Virginia Tech researchers are developing more precise treatments for pediatric brain cancer using a new class of therapies that target cancer cells while sparing healthy tissue.
With grant support from The Children’s Cancer Foundation Inc. (CCF), a local non-profit that serves the Baltimore-Washington region, scientists are focused on glioblastoma, an aggressive brain cancer that affects children and is difficult to treat.
Pediatric glioblastoma is rare but devastating, often leading to rapid progression, limited treatment options, and poor survival rates. Survivors may face long-term neurological and developmental challenges because of the tumor and the toxicity of current treatments.
"Our goal is to develop therapies that are both more precise and more effective for children with this devastating disease," said Kathleen Mulvaney, a cancer biologist with the Fralin Biomedical Research Institute Cancer Research Center in Washington, D.C. "We’re combining cutting-edge science with new drug delivery techniques to see if we can make a meaningful difference."
Mulvaney will be presenting her research at the CCF Research Symposium on Wednesday along with dozens of other pediatric oncology researchers.
Mulvaney aims to understand how cancer cells grow and survive using advanced tools in functional genomics and molecular analysis. Her team is focusing on a protein called KAT6A, which plays a role in these cancer-driving pathways.
While some experimental drugs exist that target both KAT6A and a related protein, KAT6B, there are currently no drugs that focus on KAT6A alone. This study will test whether a more targeted approach using KAT6A-selective compounds could be more effective against pediatric glioblastoma.
The team also plans to explore ways to deliver these compounds more efficiently to brain tumors.
One approach will involve low-intensity focused ultrasound — a noninvasive technique available through the Fralin Biomedical Research Institute — to help deliver therapeutics through the blood-brain barrier, a layer of tightly connected endothelial cells that protects the brain but also prevents many potentially beneficial drugs from reaching tumors.

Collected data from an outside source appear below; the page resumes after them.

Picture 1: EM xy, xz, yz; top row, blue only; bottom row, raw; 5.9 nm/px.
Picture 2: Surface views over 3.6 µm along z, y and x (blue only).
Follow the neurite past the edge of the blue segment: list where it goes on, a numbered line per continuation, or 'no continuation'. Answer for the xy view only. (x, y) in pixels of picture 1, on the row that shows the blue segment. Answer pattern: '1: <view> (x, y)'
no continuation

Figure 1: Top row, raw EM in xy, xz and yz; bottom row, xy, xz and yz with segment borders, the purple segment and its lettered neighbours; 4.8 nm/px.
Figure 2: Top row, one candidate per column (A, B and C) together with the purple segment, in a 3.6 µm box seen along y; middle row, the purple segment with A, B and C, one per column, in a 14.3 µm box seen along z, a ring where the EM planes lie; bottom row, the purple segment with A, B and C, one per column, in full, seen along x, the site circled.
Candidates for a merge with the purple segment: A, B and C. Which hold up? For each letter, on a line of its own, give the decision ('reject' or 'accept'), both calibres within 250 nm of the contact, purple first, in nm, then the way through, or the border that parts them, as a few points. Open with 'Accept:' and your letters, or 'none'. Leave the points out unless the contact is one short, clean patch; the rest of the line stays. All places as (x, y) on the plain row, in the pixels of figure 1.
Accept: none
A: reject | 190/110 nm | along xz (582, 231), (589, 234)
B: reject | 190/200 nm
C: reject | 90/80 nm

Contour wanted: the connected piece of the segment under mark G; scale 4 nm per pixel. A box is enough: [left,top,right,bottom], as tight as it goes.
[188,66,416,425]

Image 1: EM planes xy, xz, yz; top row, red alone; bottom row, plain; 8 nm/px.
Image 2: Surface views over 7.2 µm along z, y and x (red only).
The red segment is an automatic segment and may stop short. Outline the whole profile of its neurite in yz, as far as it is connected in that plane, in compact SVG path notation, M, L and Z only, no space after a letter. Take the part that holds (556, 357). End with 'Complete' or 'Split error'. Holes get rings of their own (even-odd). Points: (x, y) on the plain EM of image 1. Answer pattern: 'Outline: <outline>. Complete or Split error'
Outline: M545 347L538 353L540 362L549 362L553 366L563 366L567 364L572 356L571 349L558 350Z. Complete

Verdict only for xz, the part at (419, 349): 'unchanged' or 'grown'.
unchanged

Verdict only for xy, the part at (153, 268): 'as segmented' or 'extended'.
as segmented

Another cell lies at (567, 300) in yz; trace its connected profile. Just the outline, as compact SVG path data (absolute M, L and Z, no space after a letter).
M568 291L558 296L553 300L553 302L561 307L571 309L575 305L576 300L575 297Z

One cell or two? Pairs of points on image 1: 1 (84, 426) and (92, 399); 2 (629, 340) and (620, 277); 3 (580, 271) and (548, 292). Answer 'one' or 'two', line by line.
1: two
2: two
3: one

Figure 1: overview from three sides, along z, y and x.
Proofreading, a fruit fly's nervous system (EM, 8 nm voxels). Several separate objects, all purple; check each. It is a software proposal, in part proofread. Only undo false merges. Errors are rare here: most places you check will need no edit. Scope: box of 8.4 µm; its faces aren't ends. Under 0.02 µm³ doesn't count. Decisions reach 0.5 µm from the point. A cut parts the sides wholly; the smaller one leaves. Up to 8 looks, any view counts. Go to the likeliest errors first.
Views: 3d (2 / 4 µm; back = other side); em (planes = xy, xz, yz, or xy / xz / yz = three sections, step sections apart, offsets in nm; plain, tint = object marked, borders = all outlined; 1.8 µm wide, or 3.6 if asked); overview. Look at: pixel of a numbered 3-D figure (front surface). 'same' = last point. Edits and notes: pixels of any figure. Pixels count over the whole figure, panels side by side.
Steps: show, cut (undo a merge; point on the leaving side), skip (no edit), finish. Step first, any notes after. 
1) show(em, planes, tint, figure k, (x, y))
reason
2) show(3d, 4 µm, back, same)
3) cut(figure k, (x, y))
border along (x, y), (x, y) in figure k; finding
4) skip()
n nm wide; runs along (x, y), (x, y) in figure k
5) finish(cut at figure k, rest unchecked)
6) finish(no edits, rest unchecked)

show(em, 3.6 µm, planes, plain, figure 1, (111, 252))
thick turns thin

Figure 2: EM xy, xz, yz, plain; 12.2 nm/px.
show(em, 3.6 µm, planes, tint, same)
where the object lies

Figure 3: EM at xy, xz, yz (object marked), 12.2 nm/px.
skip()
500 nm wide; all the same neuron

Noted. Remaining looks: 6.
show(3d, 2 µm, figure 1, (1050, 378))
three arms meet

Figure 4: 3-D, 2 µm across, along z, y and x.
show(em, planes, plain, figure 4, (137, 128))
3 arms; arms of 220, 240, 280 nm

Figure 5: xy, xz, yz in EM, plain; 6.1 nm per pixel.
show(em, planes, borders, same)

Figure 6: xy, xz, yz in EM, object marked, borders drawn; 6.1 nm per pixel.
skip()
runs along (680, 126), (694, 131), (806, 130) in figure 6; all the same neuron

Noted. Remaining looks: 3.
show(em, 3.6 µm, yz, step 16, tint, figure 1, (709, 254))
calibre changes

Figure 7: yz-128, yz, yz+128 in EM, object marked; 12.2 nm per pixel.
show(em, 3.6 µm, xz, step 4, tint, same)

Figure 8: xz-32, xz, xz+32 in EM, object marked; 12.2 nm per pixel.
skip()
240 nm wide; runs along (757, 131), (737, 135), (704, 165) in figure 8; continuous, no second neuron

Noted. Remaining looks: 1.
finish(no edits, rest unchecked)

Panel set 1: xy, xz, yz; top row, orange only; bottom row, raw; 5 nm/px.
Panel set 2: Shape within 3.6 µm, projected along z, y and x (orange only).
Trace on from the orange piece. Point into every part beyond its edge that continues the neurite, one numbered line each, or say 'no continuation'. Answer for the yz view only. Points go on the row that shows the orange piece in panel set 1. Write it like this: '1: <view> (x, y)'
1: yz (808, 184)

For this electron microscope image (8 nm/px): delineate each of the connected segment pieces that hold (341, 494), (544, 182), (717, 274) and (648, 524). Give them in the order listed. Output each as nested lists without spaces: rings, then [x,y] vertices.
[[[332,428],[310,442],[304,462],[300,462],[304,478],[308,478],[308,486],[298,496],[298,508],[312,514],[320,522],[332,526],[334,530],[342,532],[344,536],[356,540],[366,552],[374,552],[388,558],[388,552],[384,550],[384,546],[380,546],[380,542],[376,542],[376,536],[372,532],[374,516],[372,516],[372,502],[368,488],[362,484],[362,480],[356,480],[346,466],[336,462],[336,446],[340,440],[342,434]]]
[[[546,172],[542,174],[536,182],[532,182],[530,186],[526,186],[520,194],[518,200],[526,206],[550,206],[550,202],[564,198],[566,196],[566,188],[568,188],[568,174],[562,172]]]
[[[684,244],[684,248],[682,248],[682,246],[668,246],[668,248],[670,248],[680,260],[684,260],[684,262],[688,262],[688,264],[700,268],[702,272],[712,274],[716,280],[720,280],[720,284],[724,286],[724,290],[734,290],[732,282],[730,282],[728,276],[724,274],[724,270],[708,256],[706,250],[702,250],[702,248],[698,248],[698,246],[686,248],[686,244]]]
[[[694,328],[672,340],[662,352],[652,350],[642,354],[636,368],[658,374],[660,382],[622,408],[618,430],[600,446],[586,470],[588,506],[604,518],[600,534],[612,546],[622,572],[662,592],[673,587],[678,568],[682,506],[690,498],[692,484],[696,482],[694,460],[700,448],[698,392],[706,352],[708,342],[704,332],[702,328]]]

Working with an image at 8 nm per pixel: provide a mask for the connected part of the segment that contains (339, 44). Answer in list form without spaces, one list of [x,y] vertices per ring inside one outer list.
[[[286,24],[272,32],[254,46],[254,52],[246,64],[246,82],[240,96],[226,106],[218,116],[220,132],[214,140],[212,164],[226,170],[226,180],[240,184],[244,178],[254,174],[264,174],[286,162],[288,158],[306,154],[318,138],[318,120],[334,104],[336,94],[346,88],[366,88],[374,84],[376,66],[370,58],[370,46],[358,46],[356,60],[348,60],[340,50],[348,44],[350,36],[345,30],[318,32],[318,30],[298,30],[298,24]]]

The team will test this method using Pf9363, an experimental compound that selectively targets KAT6A. By using focused ultrasound to temporarily open the blood-brain barrier, the researchers aim to deliver Pf9363 more effectively to tumor sites and evaluate its potential in treating pediatric glioblastoma.
The one-year study could lead to better treatments for nearly half of children with glioblastoma, whose tumors carry specific genetic changes. It may also provide the early evidence needed to support future clinical trials combining multiple therapies.